# [Questions]
1. In the amending agreement below, what is the aggregate amount of Facility A before the requested change?
2. Using the recitals of the amending agreement below, explain in one to three sentences why the parties wish to amend the Credit Agreement.

BETWEEN: ABITIBI-CONSOLIDATED INC., (ACI) AND: ABITIBI-CONSOLIDATED COMPANY OF CANADA, (ACCC) (ACI and ACCC are hereinafter collectively referred to as theBorrowers) AND: THE LENDERS PARTY TO THE CREDIT AGREEMENT REFERRED TO BELOW, (collectively, the Lenders) AND: CANADIAN IMPERIAL BANK OF COMMERCE, (the Agent) Recitals

Contract Categories: Business Finance - Credit Agreements
EX-10.46 37 g12243kexv10w46.htm EXHIBIT 10.46 Exhibit 10.46
 

EXHIBIT 10.46
FOURTH AMENDING AGREEMENT (this “Agreement”) dated as of August 14, 2007
     
BETWEEN:
  ABITIBI-CONSOLIDATED INC.,
 
   
 
  (“ACI”)
 
   
AND:
  ABITIBI-CONSOLIDATED COMPANY OF CANADA,
 
   
 
  (“ACCC”)
 
   
 
  (ACI and ACCC are hereinafter collectively referred to as the “Borrowers”)
 
   
AND:
  THE LENDERS PARTY TO THE CREDIT AGREEMENT REFERRED TO BELOW,
 
   
 
  (collectively, the “Lenders”)
 
   
AND:
  CANADIAN IMPERIAL BANK OF COMMERCE,
 
   
 
  (the “Agent”)
Recitals
A.   The Borrowers, the Agent, and the Lenders are parties to a credit agreement dated as of October 3, 2005 (as amended as of September 28, 2006, November 26, 2006 and July 17, 2007, the “Credit Agreement”) pursuant to which the Lenders have agreed to make available to the Borrowers Facilities in an aggregate principal amount of up to $750,000,000;
 
B.   The Facilities are comprised of Facility A (which is in an aggregate amount of $550,000,000) and Facility B (which is in an aggregate amount of $200,000,000);
 
C.   The Borrowers have requested, from the Agent and the Lenders that the aggregate amount of Facility A be permanently reduced by an amount of $40,000,000;
 
D.   The Lenders have consented to such an amendment to the Credit Agreement further to the Borrowers’ request dated July 20, 2007.
 
E.   The parties wish to amend the Credit Agreement accordingly.

 


 

2

Now, therefore, the parties agree as follows:
1.   Interpretation
  1.1   Capitalized terms used herein and defined in the Credit Agreement have the meanings ascribed to them in the Credit Agreement unless otherwise defined herein.

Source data
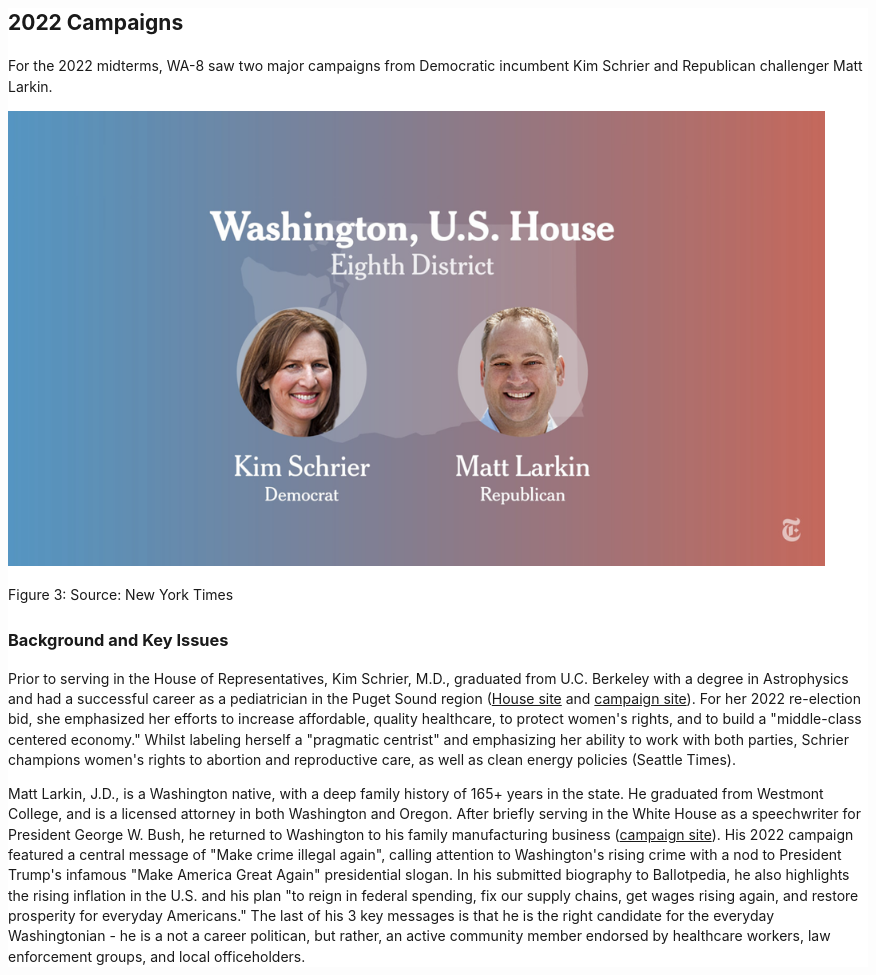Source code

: ## 2022 Campaigns
For the 2022 midterms, WA-8 saw two major campaigns from Democratic incumbent Kim Schrier and Republican challenger Matt Larkin. 

<div class="figure">
<img src="WA_campaigns.png" alt="Source: New York Times" width="95%" />
<p class="caption">Figure 3: Source: New York Times</p>
</div>

### Background and Key Issues
Prior to serving in the House of Representatives, Kim Schrier, M.D., graduated from U.C. Berkeley with a degree in Astrophysics and had a successful career as a pediatrician in the Puget Sound region ([House site](https://schrier.house.gov/) and [campaign site](https://www.drkimschrier.com/)). For her 2022 re-election bid, she emphasized her efforts to increase affordable, quality healthcare, to protect women's rights, and to build a "middle-class centered economy." Whilst labeling herself a "pragmatic centrist" and emphasizing her ability to work with both parties, Schrier champions women's rights to abortion and reproductive care, as well as clean energy policies (Seattle Times). 

Matt Larkin, J.D., is a Washington native, with a deep family history of 165+ years in the state. He graduated from Westmont College, and is a licensed attorney in both Washington and Oregon. After briefly serving in the White House as a speechwriter for President George W. Bush, he returned to Washington to his family manufacturing business ([campaign site](https://larkin4congress.com/)). His 2022 campaign featured a central message of "Make crime illegal again", calling attention to Washington's rising crime with a nod to President Trump's infamous "Make America Great Again" presidential slogan. In his submitted biography to Ballotpedia, he also highlights the rising inflation in the U.S. and his plan "to reign in federal spending, fix our supply chains, get wages rising again, and restore prosperity for everyday Americans." The last of his 3 key messages is that he is the right candidate for the everyday Washingtonian - he is a not a career politican, but rather, an active community member endorsed by healthcare workers, law enforcement groups, and local officeholders.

# [Solutions per task]
1. $550,000,000

2. The Borrowers asked the Agent and the Lenders to permanently reduce the aggregate amount of Facility A by $40,000,000. The Lenders consented to that amendment following the Borrowers' request dated July 20, 2007, so the parties wish to amend the Credit Agreement accordingly.